Os avanços russos aumentam o cardápio de opções ruins para a Ucrânia. Vilma Gryzinski:
Nós
somos os elfos e os russos são os orcs. Assim, recorrendo à mitologia
do Senhor dos Anéis, muitos ucranianos descrevem a guerra que os
vizinhos brutais impuseram a seu país. A referência aos hediondos orcs
pegou e virou uma designação comum para os soldados que bombardeiam,
matam, estupram, sequestram e saqueiam. Apesar da ingenuidade da
comparação, poucas vezes vimos, em nosso tempo histórico, uma luta tão
clara entre o bem e o mal. Infelizmente, a vida real não é um filme
hollywoodiano com final feliz garantido. Depois de quebrarem,
literalmente, a cara numa invasão mal planejada, mal municiada de
informações e mal executada, os orcs estão recuperando terreno e todo
mundo está vendo o resultado: um avanço sistemático, baseado no velho
conceito bélico de terra arrasada. Os ucranianos não têm elemento humano
nem poder de fogo para enfrentar o bombardeio arrasador que está
abrindo caminho ao avanço russo nas regiões separatistas. De sessenta a
100 combatentes ucranianos estão morrendo por dia e mais 500 ficando
feridos, segundo um balanço surpreendentemente franco feito por
Volodymyr Zelensky, o presidente que promete a vitória e a integridade
territorial da nação, mas sabe muito bem que em algum momento terá de
fazer concessões, mesmo que seja apenas para uma paz definida pela
ausência da guerra, ao contrário do que pregava Spinoza.
A
escola realista acredita que essa é a opção menos ruim para a Ucrânia. A
alternativa é ser sistematicamente arrasada e sofrer perdas humanas
devastadoras — para acabar cedendo do mesmo jeito no final. Já que não
tem como arrancar uma vitória a um inimigo maior e mais poderoso (além
de nuclearizado) e vai perder território mesmo, mais além das zonas sob
ocupação russa antes de 24 de fevereiro — o contrário seria uma
“fantasia”, ridicularizou o chanceler russo, Sergei Lavrov —, que evite
fazer isso quando estiver no fundo do poço. Henry Kissinger causou um
rebuliço tremendo ao defender esse espinhoso — e injusto — caminho.

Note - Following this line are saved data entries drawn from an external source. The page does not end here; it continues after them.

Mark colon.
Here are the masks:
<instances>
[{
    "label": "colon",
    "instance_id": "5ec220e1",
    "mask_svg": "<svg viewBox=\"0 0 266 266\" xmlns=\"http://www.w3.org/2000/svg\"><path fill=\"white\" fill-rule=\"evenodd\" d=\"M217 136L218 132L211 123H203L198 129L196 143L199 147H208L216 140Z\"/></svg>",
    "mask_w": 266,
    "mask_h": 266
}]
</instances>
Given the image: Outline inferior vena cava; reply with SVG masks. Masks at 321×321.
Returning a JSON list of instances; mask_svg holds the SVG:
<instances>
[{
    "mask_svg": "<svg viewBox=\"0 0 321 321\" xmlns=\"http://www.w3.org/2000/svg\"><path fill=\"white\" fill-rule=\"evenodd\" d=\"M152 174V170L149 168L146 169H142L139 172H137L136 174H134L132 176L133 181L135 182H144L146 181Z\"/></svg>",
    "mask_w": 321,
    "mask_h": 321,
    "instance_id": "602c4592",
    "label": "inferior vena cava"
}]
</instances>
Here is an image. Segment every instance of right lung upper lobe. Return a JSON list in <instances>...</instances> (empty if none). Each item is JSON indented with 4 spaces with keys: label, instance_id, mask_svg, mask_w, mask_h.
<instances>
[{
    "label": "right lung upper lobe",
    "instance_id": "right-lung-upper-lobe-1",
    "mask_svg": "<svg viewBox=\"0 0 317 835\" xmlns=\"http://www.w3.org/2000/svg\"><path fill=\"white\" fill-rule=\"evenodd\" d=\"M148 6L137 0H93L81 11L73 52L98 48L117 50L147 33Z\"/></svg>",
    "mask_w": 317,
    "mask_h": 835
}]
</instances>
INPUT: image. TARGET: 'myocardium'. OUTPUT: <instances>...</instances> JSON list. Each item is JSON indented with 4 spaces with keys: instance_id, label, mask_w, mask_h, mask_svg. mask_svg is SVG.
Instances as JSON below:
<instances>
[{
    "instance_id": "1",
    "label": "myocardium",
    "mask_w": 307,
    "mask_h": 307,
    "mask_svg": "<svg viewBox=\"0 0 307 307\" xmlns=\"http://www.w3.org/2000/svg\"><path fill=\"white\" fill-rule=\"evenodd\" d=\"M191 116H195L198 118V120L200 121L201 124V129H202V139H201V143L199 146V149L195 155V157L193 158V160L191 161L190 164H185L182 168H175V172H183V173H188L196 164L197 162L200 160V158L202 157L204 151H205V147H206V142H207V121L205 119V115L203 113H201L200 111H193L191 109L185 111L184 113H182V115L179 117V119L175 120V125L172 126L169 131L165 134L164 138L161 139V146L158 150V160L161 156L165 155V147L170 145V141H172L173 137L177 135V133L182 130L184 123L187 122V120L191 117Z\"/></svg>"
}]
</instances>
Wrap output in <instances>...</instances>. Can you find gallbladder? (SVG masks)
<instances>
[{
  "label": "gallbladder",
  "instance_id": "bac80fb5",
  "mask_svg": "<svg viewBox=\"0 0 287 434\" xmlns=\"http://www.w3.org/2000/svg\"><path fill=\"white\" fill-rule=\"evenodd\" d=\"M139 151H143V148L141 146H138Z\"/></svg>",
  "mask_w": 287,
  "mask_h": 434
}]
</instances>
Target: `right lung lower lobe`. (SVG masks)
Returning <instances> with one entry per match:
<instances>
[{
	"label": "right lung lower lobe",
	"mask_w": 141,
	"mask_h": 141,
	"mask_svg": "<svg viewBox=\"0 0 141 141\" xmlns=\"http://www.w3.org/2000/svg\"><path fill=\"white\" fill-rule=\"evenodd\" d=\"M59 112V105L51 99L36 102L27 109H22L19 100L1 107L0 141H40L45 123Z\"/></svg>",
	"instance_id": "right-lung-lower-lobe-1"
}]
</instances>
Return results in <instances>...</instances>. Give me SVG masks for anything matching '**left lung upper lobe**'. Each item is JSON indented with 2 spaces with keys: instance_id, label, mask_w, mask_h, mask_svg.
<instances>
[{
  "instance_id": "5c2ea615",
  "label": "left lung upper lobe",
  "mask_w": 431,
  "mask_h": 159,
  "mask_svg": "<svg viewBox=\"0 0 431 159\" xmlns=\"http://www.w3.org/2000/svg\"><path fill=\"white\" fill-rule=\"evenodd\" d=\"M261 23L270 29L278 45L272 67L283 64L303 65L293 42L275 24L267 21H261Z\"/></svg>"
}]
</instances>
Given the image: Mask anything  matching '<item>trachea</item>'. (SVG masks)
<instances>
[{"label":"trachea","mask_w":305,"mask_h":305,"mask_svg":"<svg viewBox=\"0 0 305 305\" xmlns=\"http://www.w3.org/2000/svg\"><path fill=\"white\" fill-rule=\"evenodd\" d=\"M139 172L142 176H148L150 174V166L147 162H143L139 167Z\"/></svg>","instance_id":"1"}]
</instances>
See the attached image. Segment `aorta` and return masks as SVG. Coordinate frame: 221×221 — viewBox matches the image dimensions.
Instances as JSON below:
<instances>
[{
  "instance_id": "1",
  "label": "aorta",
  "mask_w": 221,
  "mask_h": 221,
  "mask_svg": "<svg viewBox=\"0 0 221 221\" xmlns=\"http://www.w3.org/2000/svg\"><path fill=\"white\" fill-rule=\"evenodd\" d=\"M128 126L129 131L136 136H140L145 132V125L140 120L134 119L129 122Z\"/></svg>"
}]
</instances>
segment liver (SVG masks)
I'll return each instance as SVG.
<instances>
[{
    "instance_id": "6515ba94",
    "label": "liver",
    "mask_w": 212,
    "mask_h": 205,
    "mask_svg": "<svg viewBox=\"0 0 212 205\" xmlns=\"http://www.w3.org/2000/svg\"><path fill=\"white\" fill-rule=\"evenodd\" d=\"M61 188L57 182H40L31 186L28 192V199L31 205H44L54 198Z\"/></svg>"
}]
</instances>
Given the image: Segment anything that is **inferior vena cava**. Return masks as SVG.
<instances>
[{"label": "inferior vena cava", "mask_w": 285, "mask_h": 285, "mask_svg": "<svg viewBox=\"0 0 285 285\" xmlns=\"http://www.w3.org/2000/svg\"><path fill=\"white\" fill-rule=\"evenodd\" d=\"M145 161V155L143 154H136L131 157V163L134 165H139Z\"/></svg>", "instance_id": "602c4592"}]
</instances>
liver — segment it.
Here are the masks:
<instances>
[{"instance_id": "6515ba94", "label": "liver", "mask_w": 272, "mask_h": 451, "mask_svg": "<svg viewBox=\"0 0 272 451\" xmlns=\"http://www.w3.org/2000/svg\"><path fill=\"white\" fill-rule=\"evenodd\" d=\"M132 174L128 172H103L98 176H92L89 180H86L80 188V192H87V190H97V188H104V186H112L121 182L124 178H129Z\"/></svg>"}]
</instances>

“Espero que os ucranianos mostrem tanta sabedoria quanto têm mostrado
heroísmo”, apelou, provocando Zelensky a fazer uma furiosa comparação:
“Parecia que ele não estava falando em Davos, mas em Munique” — palco da
trágica tentativa europeia de apaziguar a Alemanha nazista, mesmo
quando todas as evidências mostravam que nenhuma concessão deteria os
planos de conquista de Adolf Hitler.
Uma
escola que vem sendo chamada de maximalista advoga o oposto: poupar
Vladimir Putin de uma “humilhação”, como defende Emmanuel Macron, só vai
alimentar o troll — ou orc. Seus defensores são os “próximos da lista”:
países bálticos e Polônia, antigos integrantes, forçados, da esfera
russa. Também há uma corrente dentro do governo ucraniano que,
silenciosamente, defende concessões zero ao inimigo. Só pela força, a
única língua compreensível pelo vocabulário político russo, será
possível neutralizar o expansionismo putinista, argumentam. E Putin, em
vez de poupado, precisa ser humilhado.
As
próximas semanas vão mostrar para qual lado a Ucrânia será levada a
pender. Nenhum deles é fácil, mesmo para quem compreende a árida
sabedoria de Spinoza ao diagnosticar: “O máximo de liberdade a que um
ser humano pode aspirar é escolher a prisão na qual vai viver”.